> _Exercise brief_
Your copy should start at the line with "camera: 60 degrees right, 5 degrees up" and end at the line with "(918, 563) = (404, 563): none -> basket" in the data below. Transcribe only those lines, exactly, pictures excluded.

> _Data shown_
━━━━━━━━━━━━━━━━━━━━
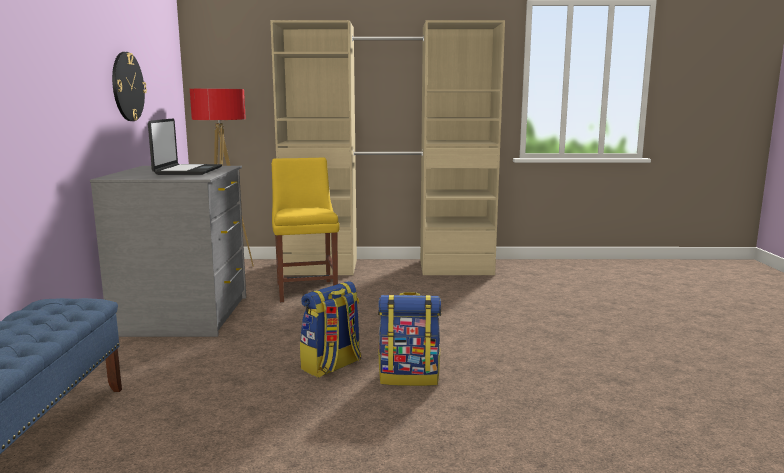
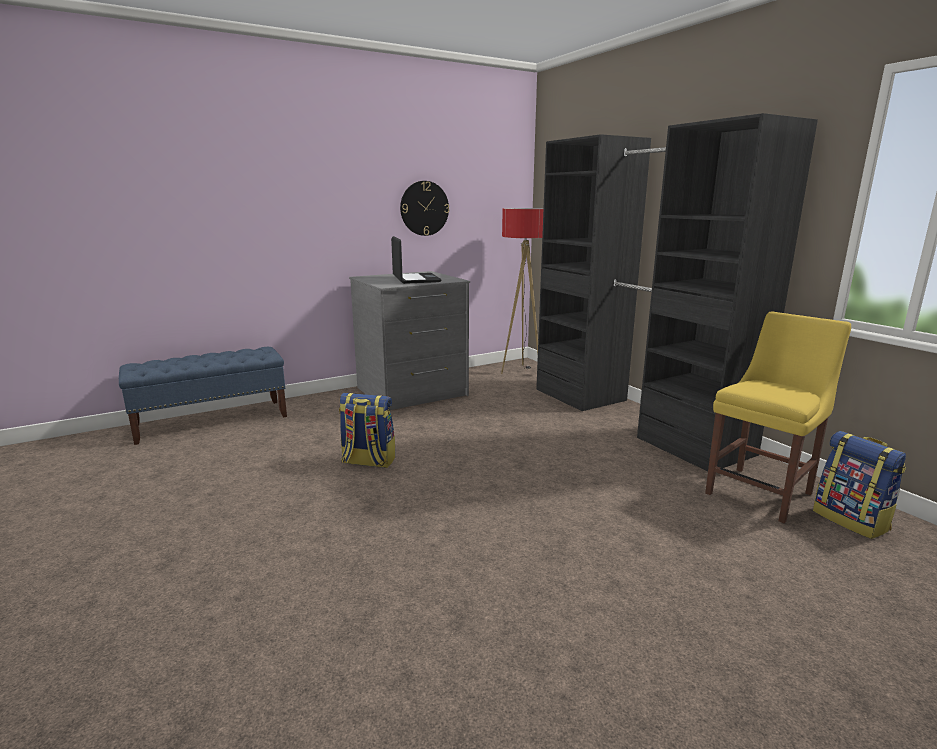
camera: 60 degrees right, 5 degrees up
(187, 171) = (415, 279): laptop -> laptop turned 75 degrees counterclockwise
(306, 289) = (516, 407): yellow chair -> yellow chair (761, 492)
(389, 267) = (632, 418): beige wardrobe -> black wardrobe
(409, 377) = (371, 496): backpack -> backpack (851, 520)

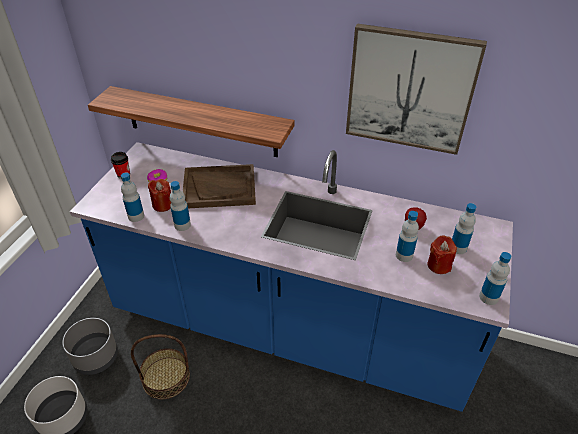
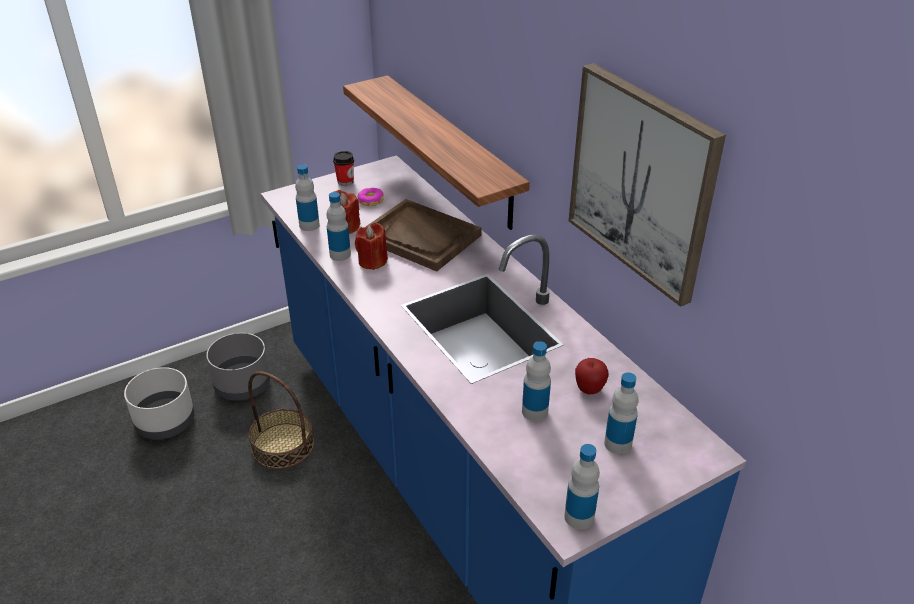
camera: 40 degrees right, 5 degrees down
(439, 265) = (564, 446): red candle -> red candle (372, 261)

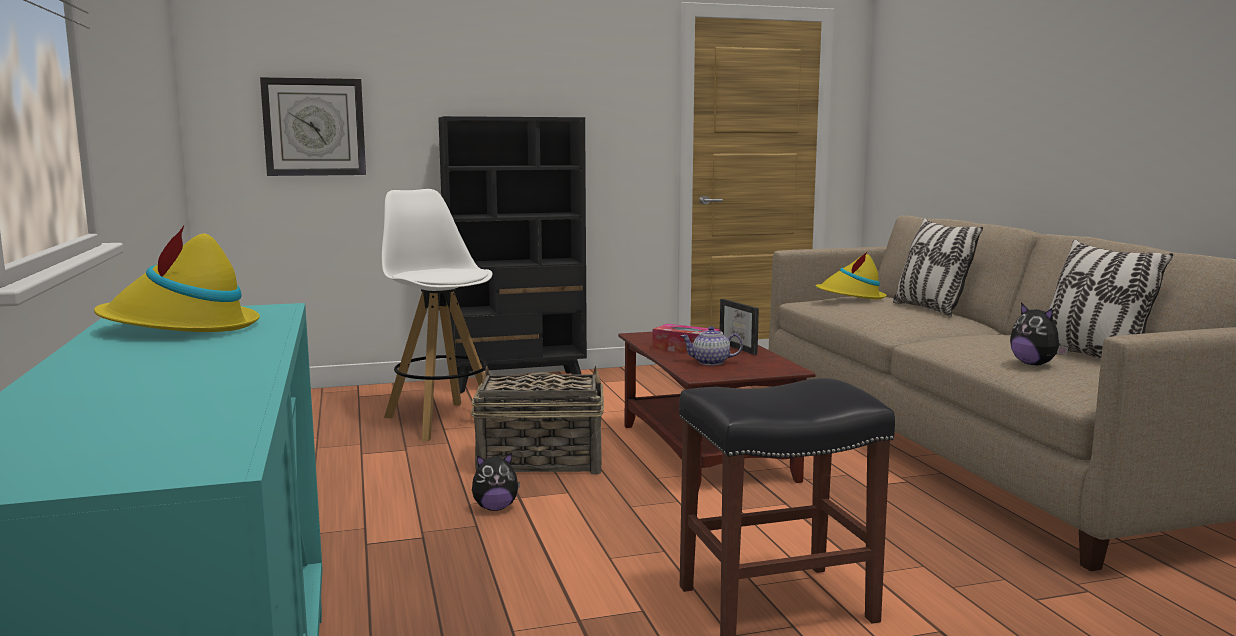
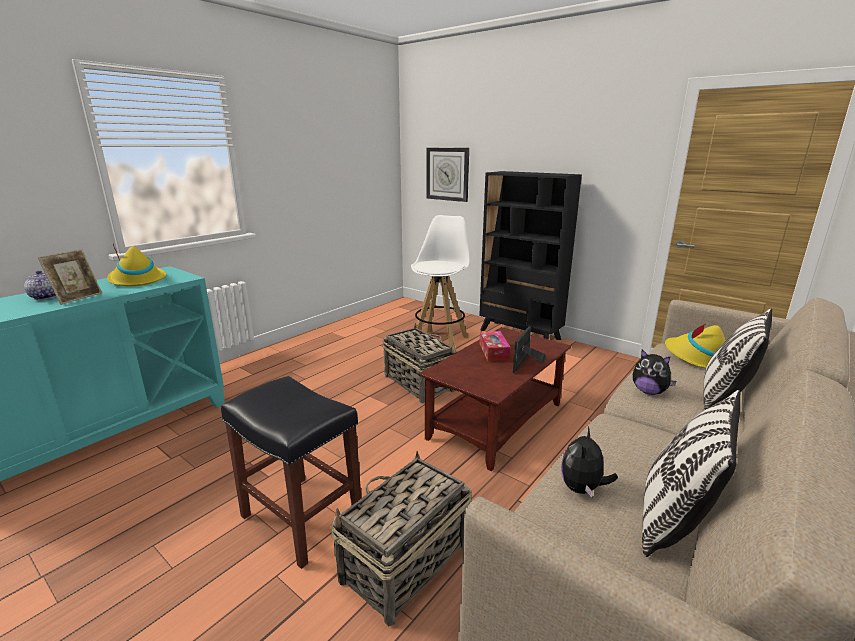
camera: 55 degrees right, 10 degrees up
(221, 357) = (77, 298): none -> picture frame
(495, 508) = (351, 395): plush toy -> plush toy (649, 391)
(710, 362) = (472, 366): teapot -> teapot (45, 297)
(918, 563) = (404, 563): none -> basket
━━━━━━━━━━━━━━━━━━━━
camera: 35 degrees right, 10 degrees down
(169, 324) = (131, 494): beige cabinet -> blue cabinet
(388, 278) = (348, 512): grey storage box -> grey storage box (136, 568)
━━━━━━━━━━━━━━━━━━━━
> _Exercise response_
camera: 60 degrees right, 5 degrees up
(187, 171) = (415, 279): laptop -> laptop turned 75 degrees counterclockwise
(306, 289) = (516, 407): yellow chair -> yellow chair (761, 492)
(389, 267) = (632, 418): beige wardrobe -> black wardrobe
(409, 377) = (371, 496): backpack -> backpack (851, 520)

camera: 40 degrees right, 5 degrees down
(439, 265) = (564, 446): red candle -> red candle (372, 261)

camera: 55 degrees right, 10 degrees up
(221, 357) = (77, 298): none -> picture frame
(495, 508) = (351, 395): plush toy -> plush toy (649, 391)
(710, 362) = (472, 366): teapot -> teapot (45, 297)
(918, 563) = (404, 563): none -> basket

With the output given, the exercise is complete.